Add specific path for horizontal dirs in cdef_find_dir_neon
compute_directions was used for both vertical and horizontal directions,
with a rotation of the input block between the two calls. Remove the
rotation and add a specific function to compute horizontal directions.
This gives around 9% uplift for cdef_find_dir for both Clang and GCC.
Change-Id: Id68f4a6a43ecf0cf830e73e2366a16bc2a381bda
diff --git a/aom_dsp/arm/sum_neon.h b/aom_dsp/arm/sum_neon.h
index 4261592..30a108e 100644
--- a/aom_dsp/arm/sum_neon.h
+++ b/aom_dsp/arm/sum_neon.h
@@ -196,6 +196,23 @@
#endif
}
+static INLINE int32x4_t horizontal_add_4d_s16x8(const int16x8_t sum[4]) {
+#if AOM_ARCH_AARCH64
+ const int16x8_t a0 = vpaddq_s16(sum[0], sum[1]);
+ const int16x8_t a1 = vpaddq_s16(sum[2], sum[3]);
+ const int16x8_t b0 = vpaddq_s16(a0, a1);
+ return vpaddlq_s16(b0);
+#else
+ const int16x4_t a0 = vadd_s16(vget_low_s16(sum[0]), vget_high_s16(sum[0]));
+ const int16x4_t a1 = vadd_s16(vget_low_s16(sum[1]), vget_high_s16(sum[1]));
+ const int16x4_t a2 = vadd_s16(vget_low_s16(sum[2]), vget_high_s16(sum[2]));
+ const int16x4_t a3 = vadd_s16(vget_low_s16(sum[3]), vget_high_s16(sum[3]));
+ const int16x4_t b0 = vpadd_s16(a0, a1);
+ const int16x4_t b1 = vpadd_s16(a2, a3);
+ return vpaddlq_s16(vcombine_s16(b0, b1));
+#endif
+}
+
static INLINE uint32_t horizontal_add_u32x2(const uint32x2_t a) {
#if AOM_ARCH_AARCH64
return vaddv_u32(a);
diff --git a/av1/common/arm/cdef_block_neon.c b/av1/common/arm/cdef_block_neon.c
index 45d58aa..68a292b 100644
--- a/av1/common/arm/cdef_block_neon.c
+++ b/av1/common/arm/cdef_block_neon.c
@@ -115,9 +115,8 @@
return cost;
}
-// This function is called a first time to compute the cost along directions 4,
-// 5, 6, 7, and then a second time on a rotated block to compute directions
-// 0, 1, 2, 3. (0 means 45-degree up-right, 2 is horizontal, and so on.)
+// This function computes the cost along directions 4, 5, 6, 7. (4 is diagonal
+// down-right, 6 is vertical).
//
// For each direction the lines are shifted so that we can perform a
// basic sum on each vector element.
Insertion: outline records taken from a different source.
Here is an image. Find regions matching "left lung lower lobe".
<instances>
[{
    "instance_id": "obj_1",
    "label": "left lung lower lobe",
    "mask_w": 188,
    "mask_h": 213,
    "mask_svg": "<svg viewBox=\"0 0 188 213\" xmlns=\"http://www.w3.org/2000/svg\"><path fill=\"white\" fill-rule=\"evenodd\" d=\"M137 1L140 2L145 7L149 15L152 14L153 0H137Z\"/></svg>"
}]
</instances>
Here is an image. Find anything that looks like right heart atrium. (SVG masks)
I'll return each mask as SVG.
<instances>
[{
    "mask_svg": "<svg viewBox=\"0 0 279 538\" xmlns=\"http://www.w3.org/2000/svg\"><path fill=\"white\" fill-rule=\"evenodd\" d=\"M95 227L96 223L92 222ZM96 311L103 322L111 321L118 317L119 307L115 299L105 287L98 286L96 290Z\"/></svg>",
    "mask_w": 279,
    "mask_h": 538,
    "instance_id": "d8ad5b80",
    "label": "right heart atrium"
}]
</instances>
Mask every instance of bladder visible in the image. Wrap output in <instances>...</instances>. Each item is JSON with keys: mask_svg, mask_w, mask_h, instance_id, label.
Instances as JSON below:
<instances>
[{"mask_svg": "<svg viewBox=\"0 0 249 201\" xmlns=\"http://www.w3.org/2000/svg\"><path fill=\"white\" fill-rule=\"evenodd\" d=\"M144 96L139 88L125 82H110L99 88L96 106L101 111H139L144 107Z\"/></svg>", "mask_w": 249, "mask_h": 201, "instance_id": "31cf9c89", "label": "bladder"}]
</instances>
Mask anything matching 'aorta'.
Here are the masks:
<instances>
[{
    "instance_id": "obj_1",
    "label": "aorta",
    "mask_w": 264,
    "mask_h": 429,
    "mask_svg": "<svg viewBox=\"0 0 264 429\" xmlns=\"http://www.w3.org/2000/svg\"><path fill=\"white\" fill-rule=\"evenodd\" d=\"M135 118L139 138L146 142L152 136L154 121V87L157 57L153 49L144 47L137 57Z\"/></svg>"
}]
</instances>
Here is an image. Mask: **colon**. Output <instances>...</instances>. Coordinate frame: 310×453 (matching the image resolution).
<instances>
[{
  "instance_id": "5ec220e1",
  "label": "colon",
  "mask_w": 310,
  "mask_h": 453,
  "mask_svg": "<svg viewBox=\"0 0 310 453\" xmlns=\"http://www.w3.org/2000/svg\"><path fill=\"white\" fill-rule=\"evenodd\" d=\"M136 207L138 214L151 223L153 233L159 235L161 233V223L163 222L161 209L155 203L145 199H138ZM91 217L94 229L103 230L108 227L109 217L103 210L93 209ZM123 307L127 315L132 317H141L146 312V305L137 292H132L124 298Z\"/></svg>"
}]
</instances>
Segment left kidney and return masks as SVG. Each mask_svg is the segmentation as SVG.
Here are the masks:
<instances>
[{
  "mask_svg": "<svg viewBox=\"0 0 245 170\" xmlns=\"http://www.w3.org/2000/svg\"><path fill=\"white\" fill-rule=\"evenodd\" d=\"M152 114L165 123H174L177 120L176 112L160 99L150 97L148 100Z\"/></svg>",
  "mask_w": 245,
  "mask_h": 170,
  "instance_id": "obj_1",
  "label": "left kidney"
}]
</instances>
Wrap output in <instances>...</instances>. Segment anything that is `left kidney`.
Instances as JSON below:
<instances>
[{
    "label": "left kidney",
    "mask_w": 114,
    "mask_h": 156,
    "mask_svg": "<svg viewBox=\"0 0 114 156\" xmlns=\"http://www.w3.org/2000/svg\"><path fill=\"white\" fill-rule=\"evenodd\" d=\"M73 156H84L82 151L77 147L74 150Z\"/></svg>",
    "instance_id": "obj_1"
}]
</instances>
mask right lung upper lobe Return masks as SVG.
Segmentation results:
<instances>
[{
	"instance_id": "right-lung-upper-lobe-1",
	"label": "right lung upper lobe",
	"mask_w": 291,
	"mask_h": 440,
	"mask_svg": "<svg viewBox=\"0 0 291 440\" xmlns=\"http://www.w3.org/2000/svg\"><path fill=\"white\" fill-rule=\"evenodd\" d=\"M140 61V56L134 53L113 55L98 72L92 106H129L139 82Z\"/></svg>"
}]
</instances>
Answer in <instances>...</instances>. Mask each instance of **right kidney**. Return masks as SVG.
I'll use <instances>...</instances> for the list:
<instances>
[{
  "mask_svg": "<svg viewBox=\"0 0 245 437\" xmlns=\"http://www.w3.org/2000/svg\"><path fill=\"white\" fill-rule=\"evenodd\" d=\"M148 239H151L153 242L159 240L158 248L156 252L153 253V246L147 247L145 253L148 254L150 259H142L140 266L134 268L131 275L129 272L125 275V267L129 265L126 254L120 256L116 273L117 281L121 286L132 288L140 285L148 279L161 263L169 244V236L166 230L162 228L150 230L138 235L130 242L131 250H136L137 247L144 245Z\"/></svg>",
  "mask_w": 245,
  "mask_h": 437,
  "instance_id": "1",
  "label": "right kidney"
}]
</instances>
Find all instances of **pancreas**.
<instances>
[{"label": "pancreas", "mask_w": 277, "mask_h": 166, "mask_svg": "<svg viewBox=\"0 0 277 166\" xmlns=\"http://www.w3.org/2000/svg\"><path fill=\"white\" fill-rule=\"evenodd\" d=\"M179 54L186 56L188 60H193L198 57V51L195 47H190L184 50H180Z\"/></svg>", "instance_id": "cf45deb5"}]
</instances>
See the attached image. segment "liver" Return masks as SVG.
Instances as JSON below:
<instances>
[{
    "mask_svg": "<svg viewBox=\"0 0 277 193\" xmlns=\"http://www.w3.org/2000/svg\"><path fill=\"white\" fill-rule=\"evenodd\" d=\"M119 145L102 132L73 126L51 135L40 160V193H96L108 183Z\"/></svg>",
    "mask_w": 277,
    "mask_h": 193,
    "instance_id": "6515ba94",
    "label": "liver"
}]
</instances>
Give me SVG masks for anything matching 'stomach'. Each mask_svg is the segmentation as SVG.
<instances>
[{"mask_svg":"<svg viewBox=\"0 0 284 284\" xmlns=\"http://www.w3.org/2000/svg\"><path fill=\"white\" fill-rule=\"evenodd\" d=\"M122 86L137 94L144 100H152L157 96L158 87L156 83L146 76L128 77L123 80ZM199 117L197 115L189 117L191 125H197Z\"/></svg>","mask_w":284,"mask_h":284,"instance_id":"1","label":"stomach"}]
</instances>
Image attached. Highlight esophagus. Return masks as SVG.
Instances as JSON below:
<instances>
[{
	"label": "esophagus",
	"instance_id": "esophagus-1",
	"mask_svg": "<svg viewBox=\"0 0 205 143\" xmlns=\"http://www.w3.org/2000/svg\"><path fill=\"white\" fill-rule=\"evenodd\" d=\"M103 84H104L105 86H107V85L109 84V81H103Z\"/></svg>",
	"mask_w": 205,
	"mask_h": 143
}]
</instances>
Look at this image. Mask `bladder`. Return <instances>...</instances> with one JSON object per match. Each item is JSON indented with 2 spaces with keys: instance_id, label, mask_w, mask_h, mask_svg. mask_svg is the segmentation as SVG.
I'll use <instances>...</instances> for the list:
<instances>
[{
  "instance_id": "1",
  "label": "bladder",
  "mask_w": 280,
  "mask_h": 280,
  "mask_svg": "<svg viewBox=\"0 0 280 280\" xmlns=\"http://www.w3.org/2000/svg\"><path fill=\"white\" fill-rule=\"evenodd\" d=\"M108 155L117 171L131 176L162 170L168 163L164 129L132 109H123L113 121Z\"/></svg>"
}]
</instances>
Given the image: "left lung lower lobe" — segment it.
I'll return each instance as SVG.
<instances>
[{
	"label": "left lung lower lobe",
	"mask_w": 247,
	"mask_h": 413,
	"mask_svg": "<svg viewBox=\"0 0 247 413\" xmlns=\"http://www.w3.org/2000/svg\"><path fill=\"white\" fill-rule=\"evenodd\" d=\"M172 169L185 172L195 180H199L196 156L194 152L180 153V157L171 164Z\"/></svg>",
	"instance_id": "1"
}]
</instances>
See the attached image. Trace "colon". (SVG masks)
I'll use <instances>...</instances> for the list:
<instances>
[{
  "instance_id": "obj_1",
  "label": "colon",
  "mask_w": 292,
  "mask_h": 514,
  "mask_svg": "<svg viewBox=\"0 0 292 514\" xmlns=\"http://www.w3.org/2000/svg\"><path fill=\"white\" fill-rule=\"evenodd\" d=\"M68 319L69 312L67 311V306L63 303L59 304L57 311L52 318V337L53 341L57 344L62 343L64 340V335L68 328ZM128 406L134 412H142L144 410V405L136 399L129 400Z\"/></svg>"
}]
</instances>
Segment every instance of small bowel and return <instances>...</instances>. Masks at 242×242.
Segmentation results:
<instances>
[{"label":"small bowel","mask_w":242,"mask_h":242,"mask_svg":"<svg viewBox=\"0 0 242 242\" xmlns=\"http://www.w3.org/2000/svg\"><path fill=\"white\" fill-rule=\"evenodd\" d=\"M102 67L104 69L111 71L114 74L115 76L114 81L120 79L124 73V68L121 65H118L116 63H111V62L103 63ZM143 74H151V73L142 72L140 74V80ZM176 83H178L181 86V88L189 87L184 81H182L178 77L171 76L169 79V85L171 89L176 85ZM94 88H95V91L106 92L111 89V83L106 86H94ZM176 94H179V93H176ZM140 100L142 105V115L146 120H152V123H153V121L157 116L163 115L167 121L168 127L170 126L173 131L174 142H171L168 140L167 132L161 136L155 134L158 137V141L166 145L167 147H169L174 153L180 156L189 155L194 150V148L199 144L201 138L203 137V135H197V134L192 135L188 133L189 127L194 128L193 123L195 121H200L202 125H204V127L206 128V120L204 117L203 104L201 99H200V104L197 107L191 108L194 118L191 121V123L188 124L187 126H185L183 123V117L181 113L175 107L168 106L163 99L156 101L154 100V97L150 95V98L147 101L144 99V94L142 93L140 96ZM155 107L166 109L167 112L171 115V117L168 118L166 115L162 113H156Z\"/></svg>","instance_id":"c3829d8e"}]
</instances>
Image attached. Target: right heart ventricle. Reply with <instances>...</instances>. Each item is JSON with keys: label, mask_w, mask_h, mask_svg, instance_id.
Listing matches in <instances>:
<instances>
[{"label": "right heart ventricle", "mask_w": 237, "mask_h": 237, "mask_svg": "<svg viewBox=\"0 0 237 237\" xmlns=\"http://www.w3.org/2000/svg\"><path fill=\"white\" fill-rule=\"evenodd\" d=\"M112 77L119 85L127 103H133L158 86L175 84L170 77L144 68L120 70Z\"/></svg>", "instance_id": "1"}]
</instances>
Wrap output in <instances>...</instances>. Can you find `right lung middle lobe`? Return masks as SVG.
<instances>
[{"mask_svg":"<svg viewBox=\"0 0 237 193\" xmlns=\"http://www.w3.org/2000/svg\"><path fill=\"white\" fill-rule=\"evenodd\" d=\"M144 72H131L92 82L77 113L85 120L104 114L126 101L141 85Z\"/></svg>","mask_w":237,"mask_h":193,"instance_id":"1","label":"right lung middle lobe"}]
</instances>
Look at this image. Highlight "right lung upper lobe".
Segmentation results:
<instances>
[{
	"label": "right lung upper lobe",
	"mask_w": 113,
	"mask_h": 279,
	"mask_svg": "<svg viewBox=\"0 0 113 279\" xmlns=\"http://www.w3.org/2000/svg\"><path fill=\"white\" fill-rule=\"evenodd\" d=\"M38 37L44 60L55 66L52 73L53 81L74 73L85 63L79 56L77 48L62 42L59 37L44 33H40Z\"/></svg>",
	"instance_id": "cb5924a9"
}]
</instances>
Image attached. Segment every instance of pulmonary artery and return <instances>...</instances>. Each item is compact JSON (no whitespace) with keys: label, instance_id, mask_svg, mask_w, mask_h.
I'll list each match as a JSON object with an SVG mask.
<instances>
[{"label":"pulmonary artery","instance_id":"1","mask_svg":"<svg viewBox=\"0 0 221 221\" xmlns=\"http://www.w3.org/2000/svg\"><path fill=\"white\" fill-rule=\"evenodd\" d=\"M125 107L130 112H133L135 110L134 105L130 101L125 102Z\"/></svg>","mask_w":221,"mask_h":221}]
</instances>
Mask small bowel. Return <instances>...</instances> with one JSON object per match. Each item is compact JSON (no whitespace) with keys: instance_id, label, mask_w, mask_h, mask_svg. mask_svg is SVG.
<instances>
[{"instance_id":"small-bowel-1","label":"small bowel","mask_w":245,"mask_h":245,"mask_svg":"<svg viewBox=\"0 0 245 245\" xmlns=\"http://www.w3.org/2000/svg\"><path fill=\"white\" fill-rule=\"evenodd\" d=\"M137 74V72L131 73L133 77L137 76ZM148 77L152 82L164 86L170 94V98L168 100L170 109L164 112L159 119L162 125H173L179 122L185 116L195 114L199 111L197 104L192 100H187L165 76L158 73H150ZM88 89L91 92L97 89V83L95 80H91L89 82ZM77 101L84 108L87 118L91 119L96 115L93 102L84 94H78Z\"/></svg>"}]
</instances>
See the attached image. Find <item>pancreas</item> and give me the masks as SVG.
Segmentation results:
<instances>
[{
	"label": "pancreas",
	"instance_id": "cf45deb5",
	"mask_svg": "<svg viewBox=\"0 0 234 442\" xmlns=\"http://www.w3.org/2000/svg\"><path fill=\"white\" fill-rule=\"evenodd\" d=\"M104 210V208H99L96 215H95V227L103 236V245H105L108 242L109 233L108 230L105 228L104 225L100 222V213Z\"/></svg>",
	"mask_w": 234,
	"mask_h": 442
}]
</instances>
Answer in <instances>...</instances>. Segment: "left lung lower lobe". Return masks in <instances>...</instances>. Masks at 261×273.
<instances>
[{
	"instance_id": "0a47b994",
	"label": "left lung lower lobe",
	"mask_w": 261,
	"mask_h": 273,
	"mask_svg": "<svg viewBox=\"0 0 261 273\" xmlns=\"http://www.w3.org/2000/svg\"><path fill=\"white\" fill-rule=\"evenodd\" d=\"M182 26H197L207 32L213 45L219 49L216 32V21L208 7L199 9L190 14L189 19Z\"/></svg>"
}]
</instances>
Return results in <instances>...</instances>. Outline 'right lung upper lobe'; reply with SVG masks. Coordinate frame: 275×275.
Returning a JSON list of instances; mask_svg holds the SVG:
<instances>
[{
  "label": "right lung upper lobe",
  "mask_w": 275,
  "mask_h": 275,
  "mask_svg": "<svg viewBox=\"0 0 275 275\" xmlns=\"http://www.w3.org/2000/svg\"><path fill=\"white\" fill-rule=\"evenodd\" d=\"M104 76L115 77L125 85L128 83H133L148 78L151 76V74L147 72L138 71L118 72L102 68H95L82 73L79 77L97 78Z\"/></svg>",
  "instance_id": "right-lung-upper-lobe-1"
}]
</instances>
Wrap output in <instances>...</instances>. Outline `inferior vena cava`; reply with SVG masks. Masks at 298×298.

For example, direction 5 is "south by
@@ -147,8 +146,8 @@
// two of them to compute each half of the new configuration, and pad the empty
// spaces with zeros. Similar shifting is done for other directions, except
// direction 6 which is straightforward as it's the vertical direction.
-static INLINE uint32x4_t compute_directions_neon(int16x8_t lines[8],
- uint32_t cost[4]) {
+static INLINE uint32x4_t compute_vert_directions_neon(int16x8_t lines[8],
+ uint32_t cost[4]) {
const int16x8_t zero = vdupq_n_s16(0);
// Partial sums for lines 0 and 1.
@@ -227,46 +226,157 @@
return costs[0];
}
-static INLINE int64x2_t ziplo_s64(int32x4_t a, int32x4_t b) {
- return vcombine_s64(vget_low_s64(vreinterpretq_s64_s32(a)),
- vget_low_s64(vreinterpretq_s64_s32(b)));
+static INLINE uint32x4_t fold_mul_and_sum_pairwise_neon(int16x8_t partiala,
+ int16x8_t partialb,
+ int16x8_t partialc,
+ uint32x4_t const0) {
+ // Reverse partial c.
+ // pattern = { 10 11 8 9 6 7 4 5 2 3 0 1 12 13 14 15 }.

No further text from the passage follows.